Cybersecurity has become a serious threat to
society because of the revolution on the internet. Due to
the internet revolution worldwide people are consuming
quintillion bytes of data on daily basis. The data
consumption over the internet may increase in the feature
at the same time the threats to internet security posing
new questions to the world. One of the major problems in
cybersecurity is image forgery. An effective mechanism to
detect image forgery is needed to avoid complications in
various fields like medical imaging, space research,
defense, etc., where even small details in the images are
very crucial. In the present research by taking the
advantage of Artificial intelligence an effective model is
built. This model in the pre-processing stage of the image
uses superpixels. These features will be provided as inputs
to the deep neural network. Basically, the neural network
acts as a classifier of the images. The convolutional neural
networks are built and optimized according to the input
data. The convolutional neural networks are being
trained by a large number of image data set and will be
tested for the results.
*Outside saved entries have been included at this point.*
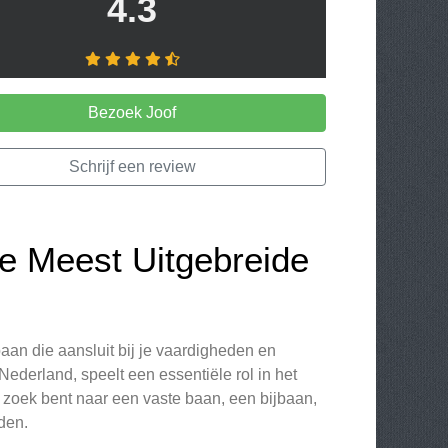
4.3
Bezoek Joof
Schrijf een review
e Meest Uitgebreide
an die aansluit bij je vaardigheden en
Nederland, speelt een essentiële rol in het
zoek bent naar een vaste baan, een bijbaan,
den.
When the trained CNN is supplied
with the images which are needed to be detected for the
forgery in the initial stages the images will be divided into
blocks that are non-uniform and features will be
extracted which consists of superpixels. These features
will be supplied to the classifier. The classifier not only
detects the forged image and non forged image but also
indicates the location of the forgery.
The present research paper compares various
methods of image forgery detection. In the comparison,
the proposed method will enhance performance matrices
in terms of accuracy, precession, Recall, etc.
Keywords : Forgery detection, Deep neural network, Artificial intelligence, Convolutional neural network, superpixels, Feature extraction, accuracy, precession, recall, confusion matrix.